### Work required:
Please report every line in the entries that contains the string "BaseInfo".

### Exercise material:
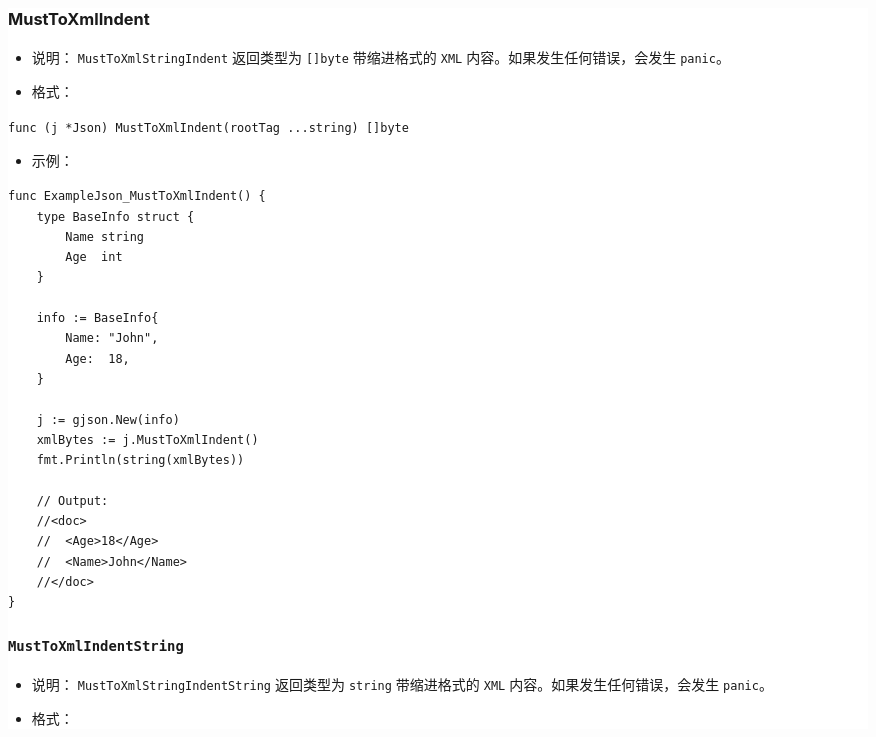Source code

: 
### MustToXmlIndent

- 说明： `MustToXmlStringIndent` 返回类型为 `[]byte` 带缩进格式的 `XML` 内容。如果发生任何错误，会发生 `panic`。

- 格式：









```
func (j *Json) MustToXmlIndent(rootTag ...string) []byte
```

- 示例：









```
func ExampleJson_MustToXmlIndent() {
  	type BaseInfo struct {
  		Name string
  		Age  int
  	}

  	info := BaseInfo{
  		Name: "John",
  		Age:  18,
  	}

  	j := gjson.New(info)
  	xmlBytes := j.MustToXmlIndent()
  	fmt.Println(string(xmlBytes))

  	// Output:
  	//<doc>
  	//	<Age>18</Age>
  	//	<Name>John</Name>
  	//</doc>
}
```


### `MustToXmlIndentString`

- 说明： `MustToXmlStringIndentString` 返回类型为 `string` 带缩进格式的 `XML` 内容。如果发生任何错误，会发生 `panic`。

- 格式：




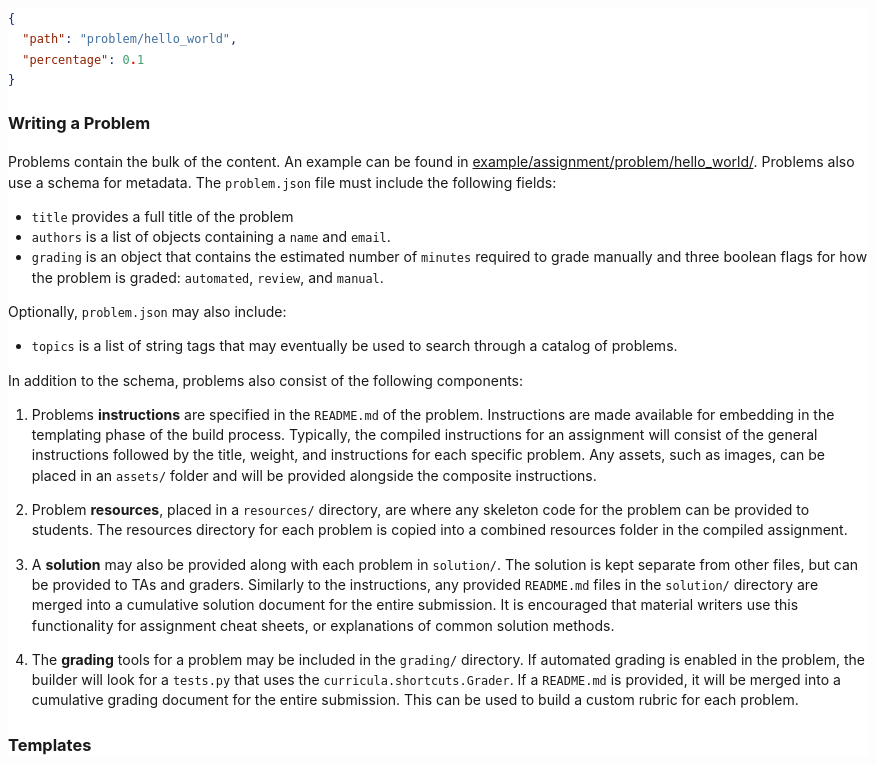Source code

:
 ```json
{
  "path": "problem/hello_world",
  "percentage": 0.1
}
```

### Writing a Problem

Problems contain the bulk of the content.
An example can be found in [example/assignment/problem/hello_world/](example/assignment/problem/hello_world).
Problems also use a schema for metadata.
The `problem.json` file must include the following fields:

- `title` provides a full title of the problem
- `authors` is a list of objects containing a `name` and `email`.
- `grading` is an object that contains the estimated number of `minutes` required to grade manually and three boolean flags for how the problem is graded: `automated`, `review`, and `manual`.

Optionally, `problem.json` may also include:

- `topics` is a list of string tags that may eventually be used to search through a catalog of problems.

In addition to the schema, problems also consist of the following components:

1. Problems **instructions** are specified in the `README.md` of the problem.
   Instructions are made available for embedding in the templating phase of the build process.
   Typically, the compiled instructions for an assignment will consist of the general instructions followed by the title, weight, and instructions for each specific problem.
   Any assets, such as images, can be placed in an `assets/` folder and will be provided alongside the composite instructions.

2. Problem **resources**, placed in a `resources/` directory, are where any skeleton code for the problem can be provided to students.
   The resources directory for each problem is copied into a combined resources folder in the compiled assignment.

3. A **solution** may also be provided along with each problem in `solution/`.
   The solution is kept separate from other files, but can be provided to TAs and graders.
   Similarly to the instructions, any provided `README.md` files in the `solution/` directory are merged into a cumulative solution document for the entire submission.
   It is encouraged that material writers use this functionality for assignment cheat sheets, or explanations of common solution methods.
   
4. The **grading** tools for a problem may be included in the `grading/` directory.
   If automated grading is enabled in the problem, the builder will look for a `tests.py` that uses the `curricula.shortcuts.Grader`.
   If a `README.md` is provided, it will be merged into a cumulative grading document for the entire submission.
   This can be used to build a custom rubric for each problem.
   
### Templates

### Response box:
  	type BaseInfo struct {
  	info := BaseInfo{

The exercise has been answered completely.